Выбрать главу

По настоянию Гертруды Анна снова надела черное платье. Гертруды сейчас не было, ушла на встречу со своим социальным работником, и Анна сидела одна перед зеркалом. На шее — ожерелье из темного янтаря с длинной янтарной же подвеской, которая светилась магическим красноватым светом. Невысокий стоячий воротничок платья скрывал ее маленький золотой крестик. Светящаяся подвеска красиво лежала на груди Анны.

Она посмотрела на свое тонкое лицо и узкие глаза. Сидя перед зеркалом, она погрузилась в задумчивое созерцание. Гертруда согласилась, что ее гладкая, как бы тихо светящаяся кожа не требовала никакой косметики. Плотно сжатые бледные губы едва отличались цветом от лица. Тусклые светлые волосы были коротко острижены, что придавало ей мальчишеский вид, вовсе ее не раздражавший. Лоб был чист и гладок, как и тонкая удлиненная шея. Облегающее, прекрасного покроя черное платье очень шло ей, и Гертруда была права, ожерелье просто просилось к нему.

Анна сидела, смотрясь в зеркало, спокойная, расслабленная, руки безвольно опущены, губы разжаты. Но мысль ее сосредоточенно работала, осознавая податливое неподвижное тело. Оно словно бы обладало некой тайной свободой, о которой сознание ничего не ведало. Она посмотрела на свою голову и представила ее такой, какой она была долгое время: в белом повое и черном покрывале, в которые она ловко укутывалась каждый день в своей крохотной келье, торопливо обряжаясь в предутренних сумерках. Анна взглянула на часы. Она точно знала, что сейчас делают в монастыре, готовясь к любимому, святому богослужению. «Ты надеваешь Христа, как облачение». Одежды можно снять и отложить в сторону. Не отбросила ли она сущностное, сохранив несущественное, обрекая себя на неизбежное разрушение личности? Очень вероятно.

Мария Магдалина наоборот! Очень удачное сравнение. Теперь в ней пробудилось тщеславие, она чувствовала, как оно крутится и вертится в ней, высовывает наружу головку. Чувствовала, как разгорелись прежние желания. Она вновь стала думать о себе как о привлекательной женщине, вполне еще молодой. А подобные мысли ей ни к чему, даже вредны.
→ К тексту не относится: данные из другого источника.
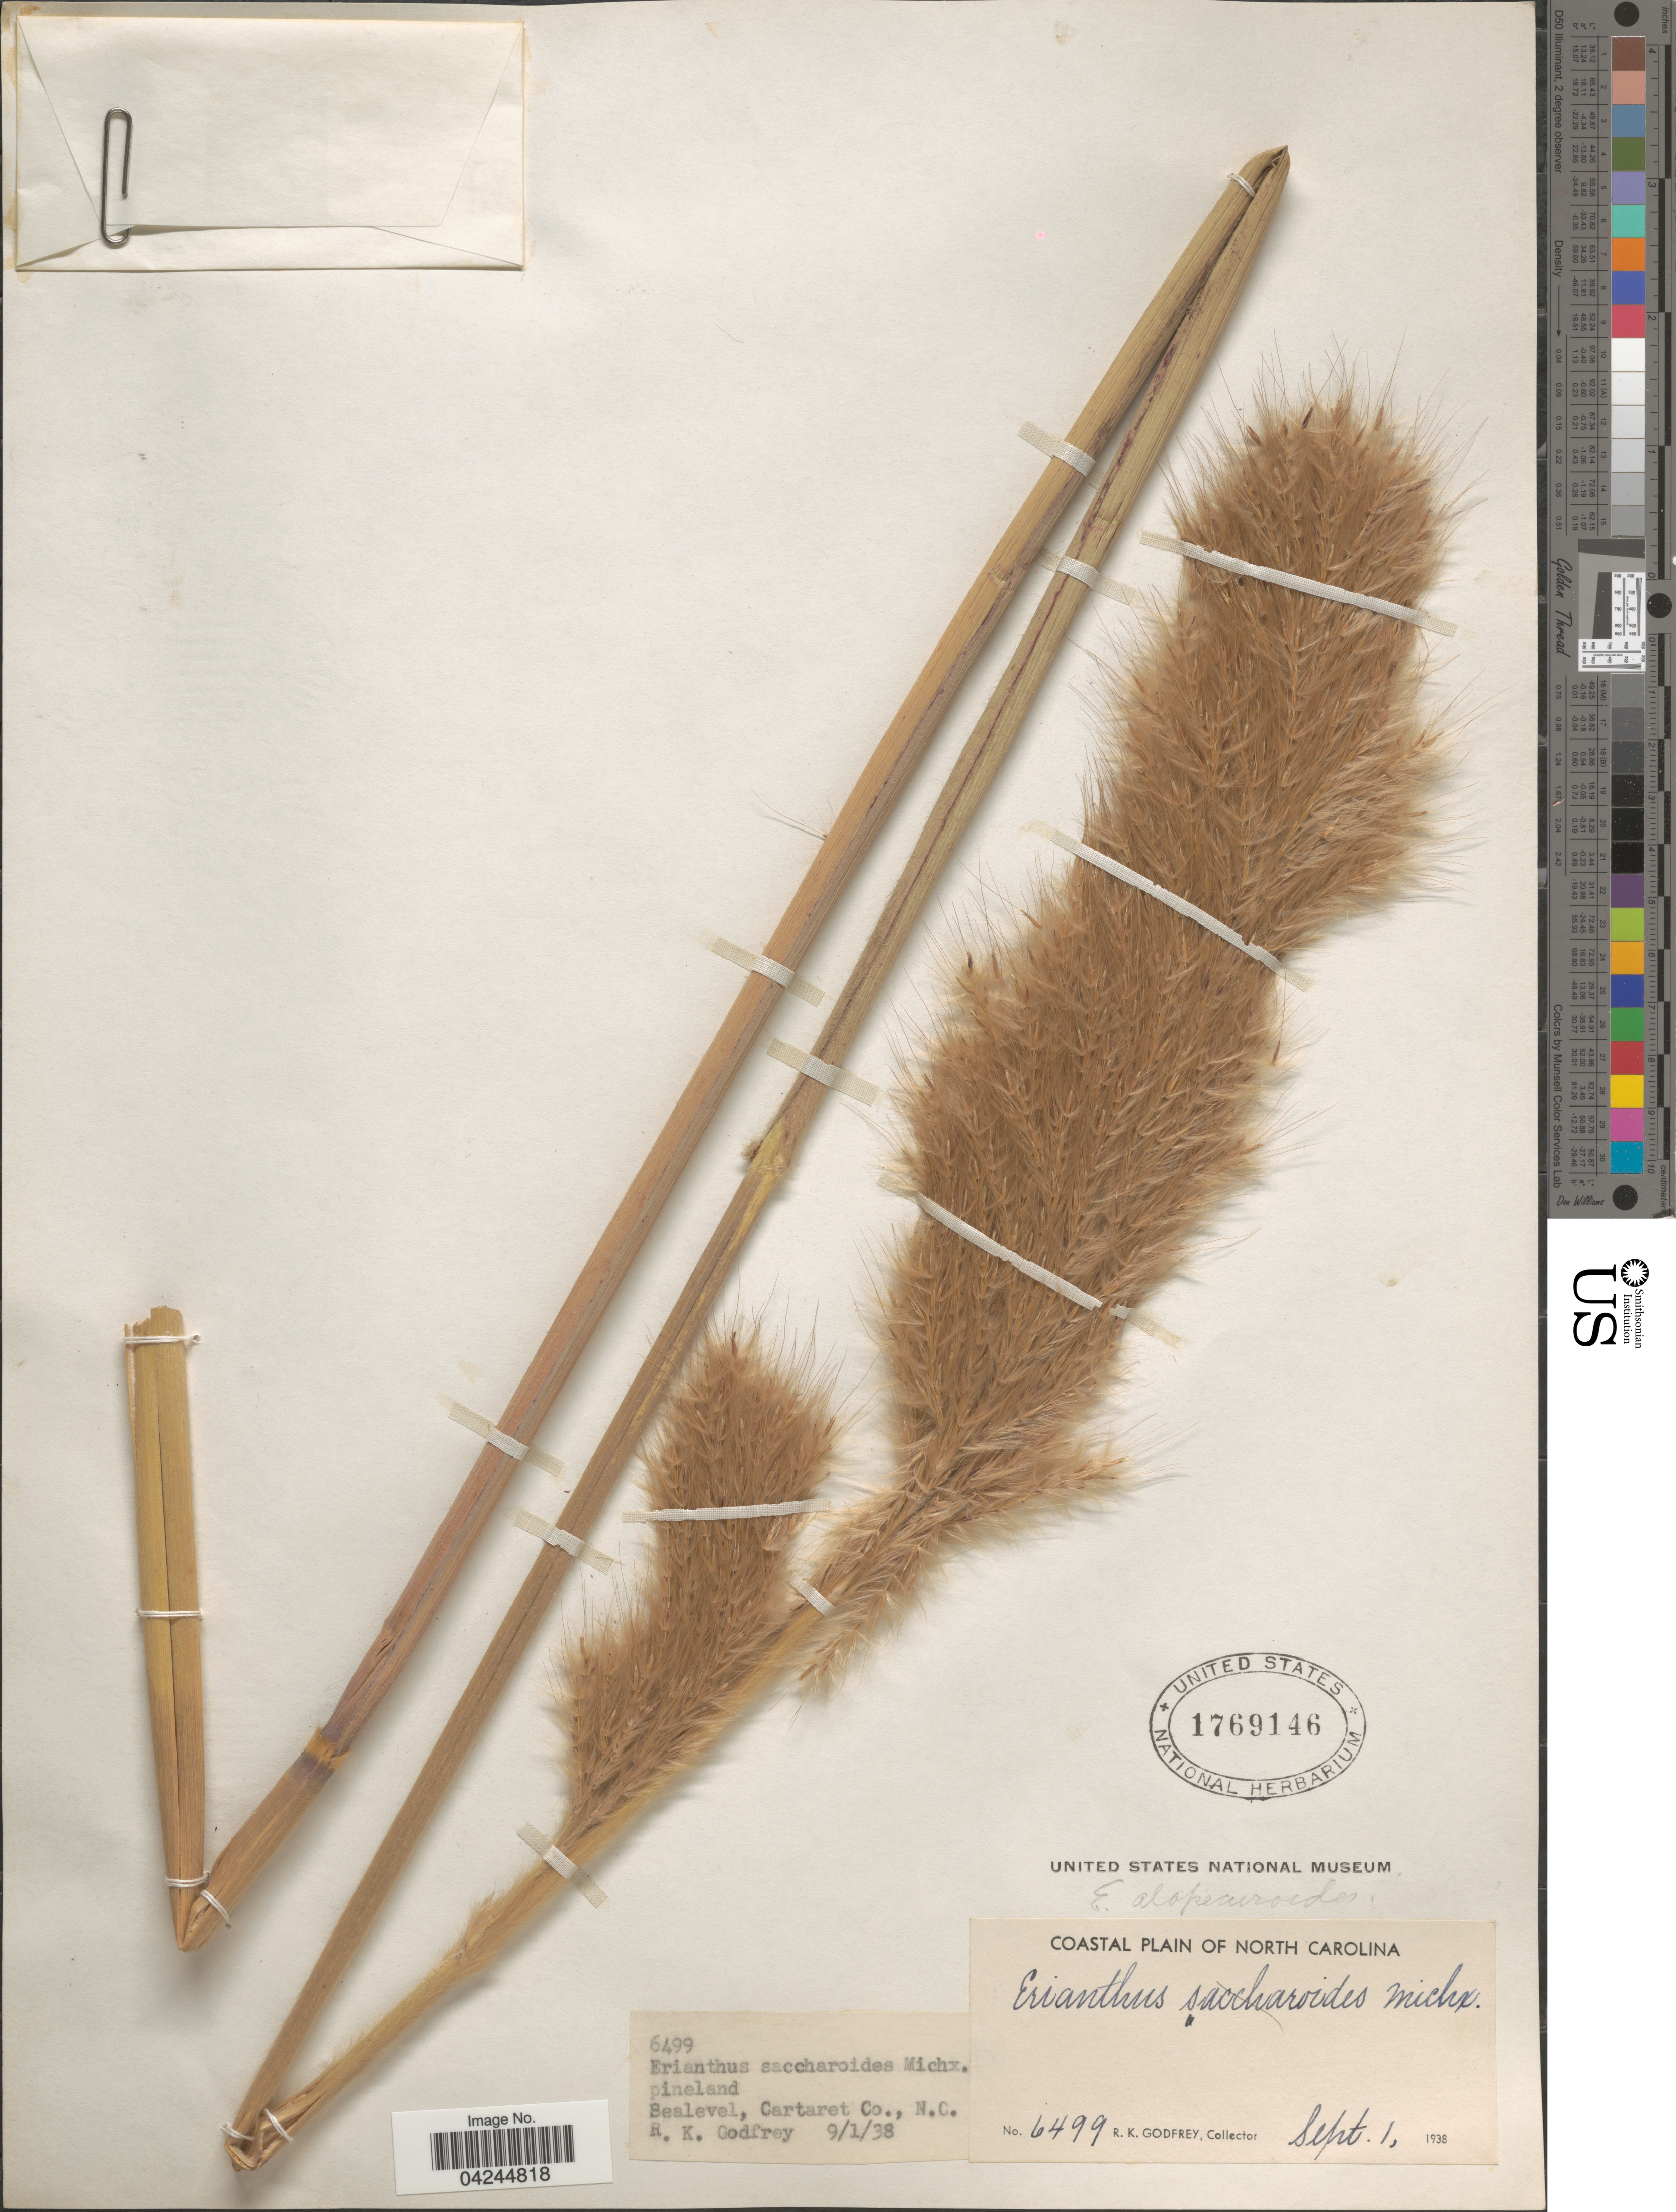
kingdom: Plantae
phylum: Tracheophyta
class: Liliopsida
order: Poales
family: Poaceae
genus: Erianthus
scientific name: Erianthus alopecuroides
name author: Elliott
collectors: R. K. Godfrey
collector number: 6499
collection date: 1938-09-01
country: United States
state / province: North Carolina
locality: Pineland. Cartaret Co. Coastal Plain of North Carolina.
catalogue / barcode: US 1769146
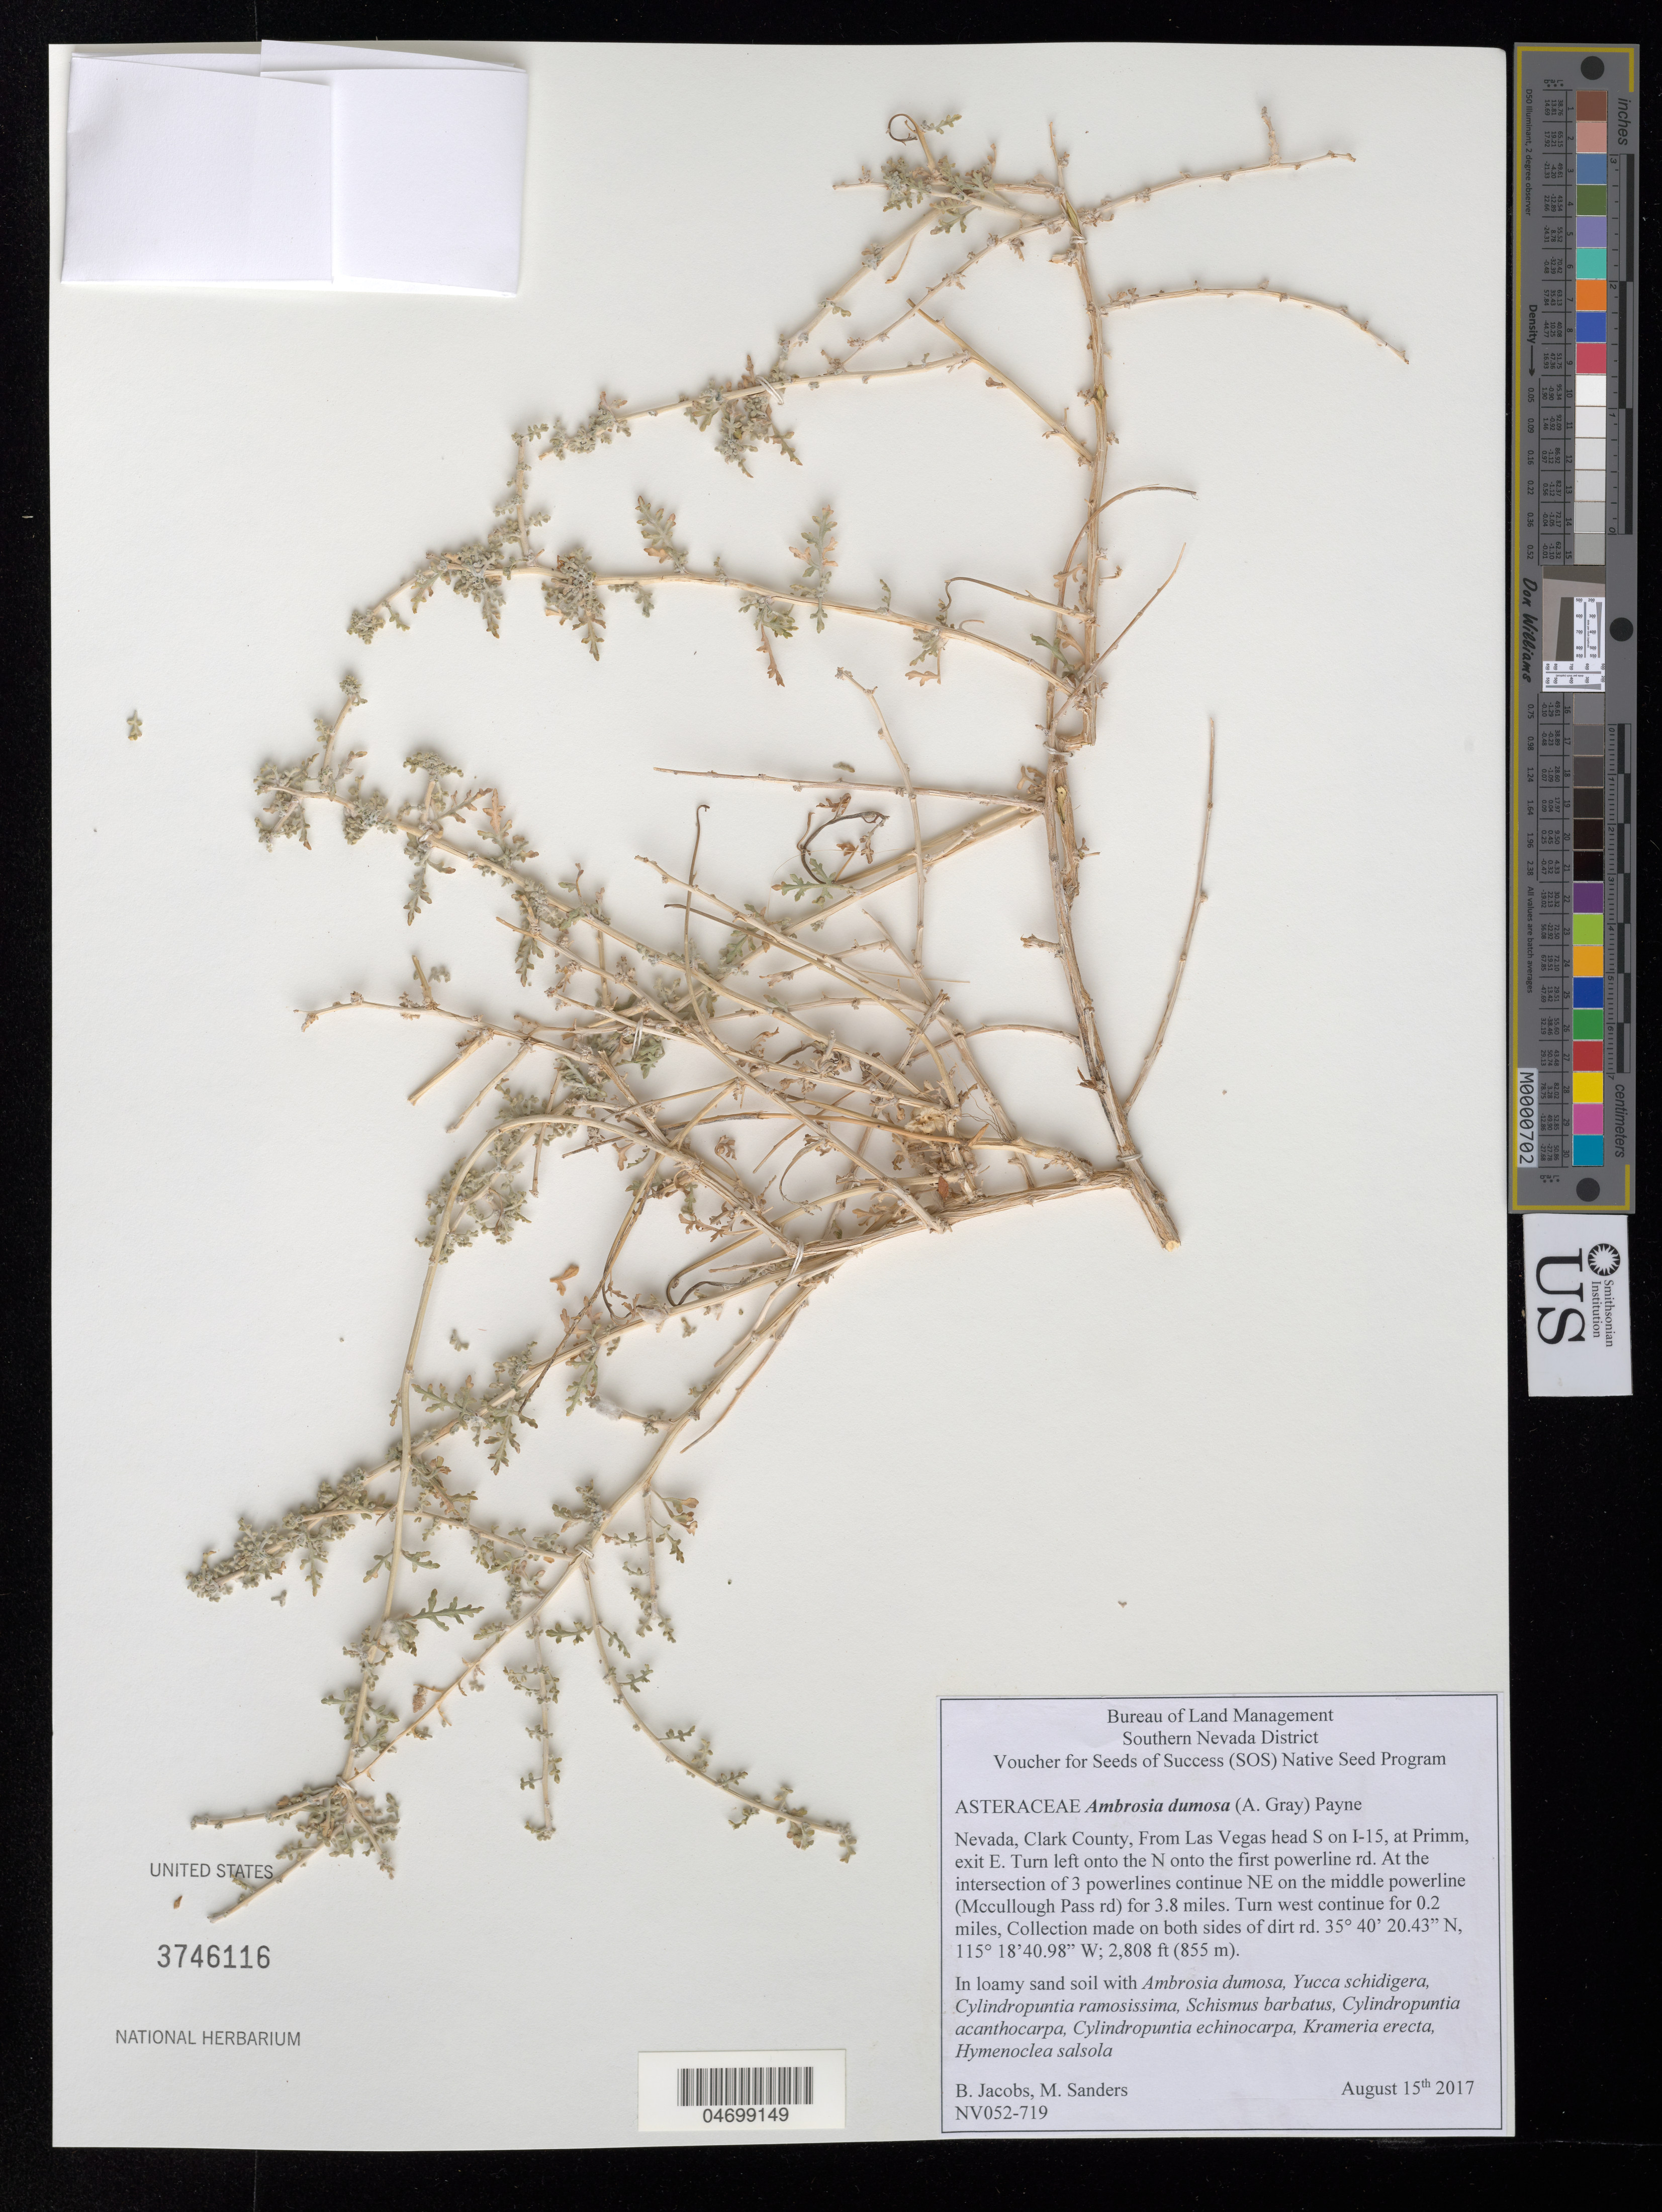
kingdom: Plantae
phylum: Tracheophyta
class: Magnoliopsida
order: Asterales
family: Asteraceae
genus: Ambrosia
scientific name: Ambrosia dumosa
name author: (A. Gray) W.W.Payne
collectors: B. Jacobs & M. Sanders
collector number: NV052-719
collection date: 2017-08-15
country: United States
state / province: Nevada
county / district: Clark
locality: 3.8 mi. on Mccullough Pass rd.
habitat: R030XB005NV. In loamy sand soil. With Ambrosia dumosa, Krameria erecta, Hymenoclea salsola, etc.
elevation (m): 856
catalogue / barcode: US 3746116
Бегство в Камбрию пользы не принесло. Недоставало привычной домашней рутины, какого-то глубинного размеренного ритма души. Оказавшись одна в коттедже, она придумала себе занятия и старалась выполнять их, но это показалось ей бессмысленным, несерьезным и, в конце концов, скучным. Даже от новых впечатлений не было никакого удовольствия. Старые молитвы непрошено звучали в ушах, словно их бесы нашептывали. Она с ужасом смотрела на сырые серые камни дома, и уединение, которого она жаждала, не спасало ее. Когда подошла Пасха, время от Страстной пятницы до Светлого воскресенья тянулось, казалось, бесконечно. Она столько раз следовала за Христом по Крестному пути, по пути страданий, озаренных светом космического триумфа. Теперь даже то, что она наконец ощутила (как говорила себе), что он страдал страшно и просто умер, было пустым, умозрительным утешением. Происходившее с ней было еще хуже, это было не выразимое словами отвращение, испытываемое всем ее существом, которое усиливалось в это время под действием старой бессмысленной духовной химии. Впервые в жизни она ощутила страх перед собственным разумом, живущим, словно раковая, постоянно разрастающаяся опухоль, независимой самостоятельной жизнью. Сильной Анне никогда в голову не приходило, что ее постигнет кризис. Настоятельница предостерегала, она и сама себя предупреждала, что настанет черное время, черная ночь, ночь тупика. Конечно, размышляла она, ей не избежать депрессии. Но не предвидела вот этого сухого отчаяния, когда обманом зрения перед ней вспыхивали невероятные и чудовищные образы. По ночам она испытывала непонятные страхи. Она вернулась в Лондон раньше запланированного. Здесь она каждый день ходила по улицам, пока не оставалось сил ни о чем думать. Купила черное платье. Ей немного полегчало, и тогда она поняла, что с нетерпением ждет возвращения Гертруды.

Зазвонил телефон. Анна вскочила и бросилась в гостиную. Назвала номер, как это делала Гертруда, которая переняла это от Гая.